Japonia nie dla każdego
Semeniukowie wzięli kredyt i otworzyli restaurację Time Sushi na Starym Mieście w Lublinie. Japońska kuchnia miała swoich miłośników, ale większość klientów wybierała tradycyjne smaki u konkurencji. Nie chcąc rezygnować z gastronomicznych marzeń, małżonkowie wrócili do Puław, gdzie zwolnił się właśnie lokal przy ul. Centralnej.
- Obejrzeliśmy to miejsce i od razu odkryliśmy jego potencjał. Projekt wnętrza powierzyliśmy Gosi Mazur, która zaproponowała nazwę Sushi Garden. Miało być zielono i przytulnie. Nazwa się przyjęła i została z nami do dzisiaj - przyznaje pani Aleksandra.
Przyjęła się także sama restauracja, która szybko zyskała nie tylko nowych gości, ale także nowych pracowników. Wielu z nich to dobrzy znajomi pary z czasów wspólnej pracy przy ul. Zielonej.
- Pierwszy rok nie był łatwy, musieliśmy wypracować sobie renomę, ale się udało. Prosperowaliśmy całkiem dobrze, więc gdy zwolniło się miejsce w galerii Nova, postanowiliśmy to wykorzystać. Zaciągnęliśmy kolejny kredyt, zaczęliśmy jeździć po całym kraju i oglądać tajskie restauracje. Mój mąż brał udział w szkoleniach. Podeszliśmy do wszystkiego na poważnie. W ten sposób powstał Thai Garden - opowiada pani Ola.

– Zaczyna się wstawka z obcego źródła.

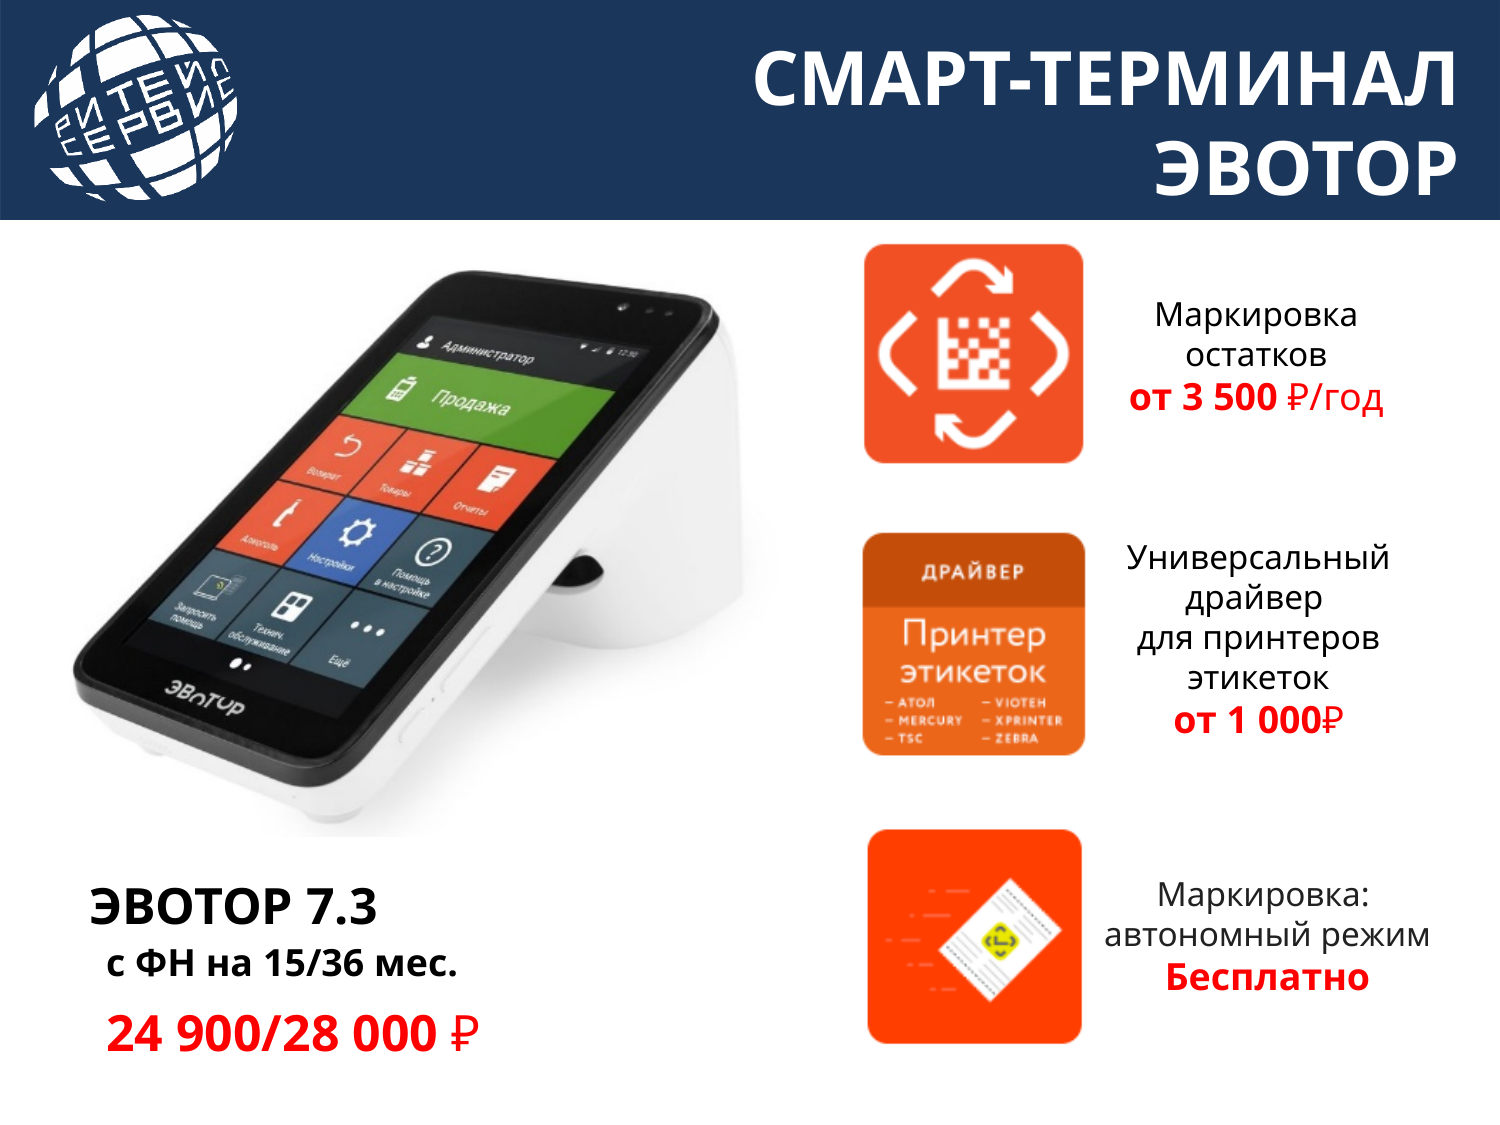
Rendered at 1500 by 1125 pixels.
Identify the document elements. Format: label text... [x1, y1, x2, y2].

picture [0, 0, 1500, 221]
picture [67, 245, 807, 837]
text_box Универсальный драйвер для принтеров этикеток от 1 000₽ [1090, 528, 1427, 749]
text_box ЭВОТОР 7.3 [72, 866, 395, 942]
picture [860, 530, 1091, 761]
picture [855, 806, 1108, 1053]
text_box Маркировка остатков от 3 500 ₽/год [1107, 245, 1425, 426]
text_box САЙТ: WWW.STARK-CTO.RU ТЕЛ.:8 (3852) 538-208 [1091, 533, 1097, 749]
picture [860, 232, 1102, 474]
text_box Маркировка: автономный режим Бесплатно [1113, 865, 1447, 1046]
text_box с ФН на 15/36 мес. 24 900/28 000 ₽ [91, 931, 526, 1070]
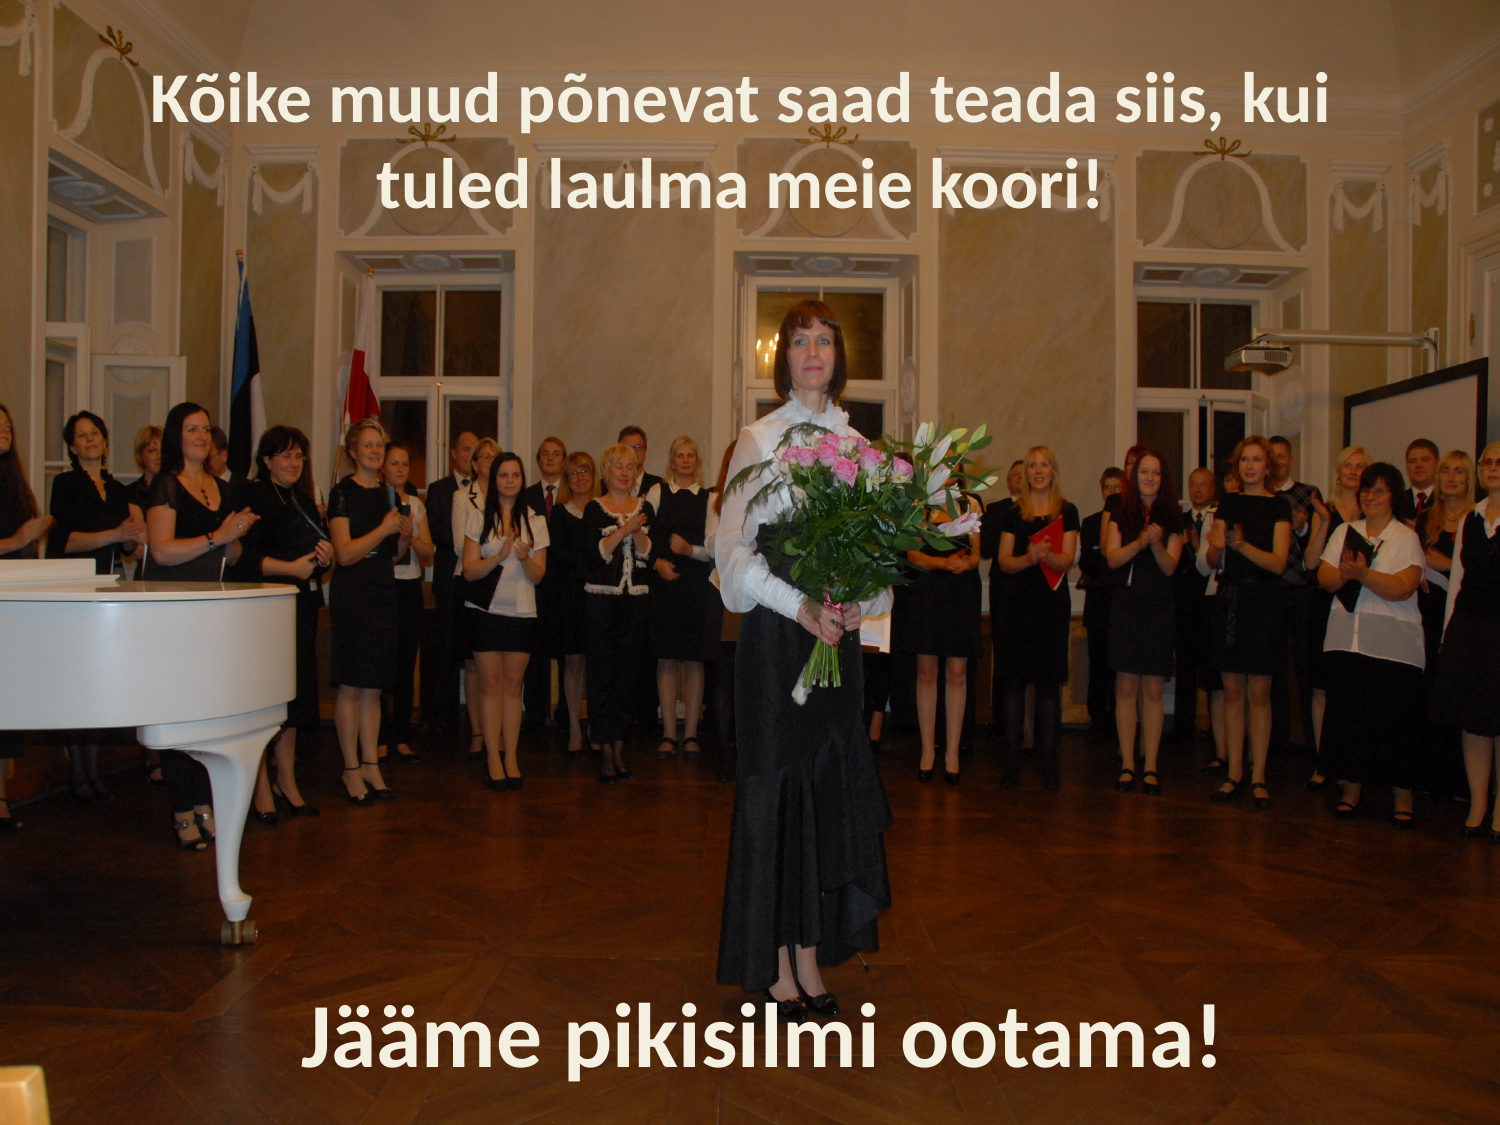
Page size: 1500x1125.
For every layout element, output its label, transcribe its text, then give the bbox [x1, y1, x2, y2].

picture [0, 0, 1500, 1125]
text_box Jääme pikisilmi ootama! [88, 937, 1439, 1125]
text_box Kõike muud põnevat saad teada siis, kui tuled laulma meie koori! [66, 42, 1417, 231]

Tuż obok „Taja”, jak nazywają go jego właściciele, działała restauracja hinduska. Gdy jej właściciel postanowił zamknąć lokal, Semeniukowie zdecydowali się go przejąć. Pieniądze z kolejnego kredytu zainwestowali w swoje trzecie „dziecko” - India Garden.
Kelnerki za kółko
W tym czasie całą branżą zatrzęsła pandemia i związany z nią lockdown. To był czas, który wymagał od przedsiębiorców dostosowania się do nowych warunków.
- Musieliśmy zmienić system pracy, stawiając na dowóz naszych dań do klientów. Kelnerki zostały kierowcami, a kucharze zaczęli pracować trochę krócej. Z tarczy antykryzysowej dostaliśmy tylko 2 tysiące złotych. Wszystko dlatego, że nasz obrót znacząco nie spadł. Nikt nie zwracał jednak uwagi na to, że wypracowują go już trzy, a nie jedna restauracja. Ich prowadzenie generowało również wyższe koszty - tłumaczy właścicielka firmy.
Mimo trudności, biznes nie przynosił strat. Dowóz dań okazał się strzałem w dziesiątkę. Pozwolił zdobyć nowych klientów, także poza granicami Puław.
- W tym zawodzie trzeba umieć dostosować się do sytuacji i mieć otwarty umysł na wszystko, co dzieje się dookoła - uważają pomysłodawcy puławskich restauracji. - Nam się to udało.
Gdy firma przetrwała pierwszy, pandemiczny kryzys, restauratorzy zaczęli brać pod uwagę możliwość otworzenia kolejnego punktu. Lokalem po zamkniętej restauracji Papoo przy Placu Chopina interesowało się wiele osób, ale właściciel budynku zaoferował go Semeniukom.
- Chcemy zrobić tam coś fajnego. To będzie nasza największa inwestycja. Chcemy oferować włoską kuchnię, pizzę z pieca, makarony robione na miejscu. Planujemy również ogródek dla dzieci oraz salę, gdzie goście będą mogli oglądać mecze - wymienia pani Ola. Od kilku miesięcy trwa sprzątanie budynku, który czeka generalny remont. Otwarcie Italian Garden zaplanowano latem przyszłego roku.
Co jest receptą na gastronomiczny sukces?
- Kluczowa jest ciepła, przyjazna atmosfera, podejście do klienta. Bardzo tego pilnuję i ufam swoim dziewczynom. Nie chodzi o jakieś wyrafinowane gesty, ale zwyczajną serdeczność. Sama na co dzień pracuję na sali i znam większość gości. Często wiem, co zamówią, zanim otworzą usta - śmieje się pani Ola. - Ważne są także relacje pomiędzy pracownikami. Mogę się pochwalić, że mamy fajną i zgraną ekipę. Mimo tego, że jest nas dużo, często urządzamy imprezy integracyjne, wspólnie spędzamy czas. Wiem, że mogę na nich polegać - podkreśla.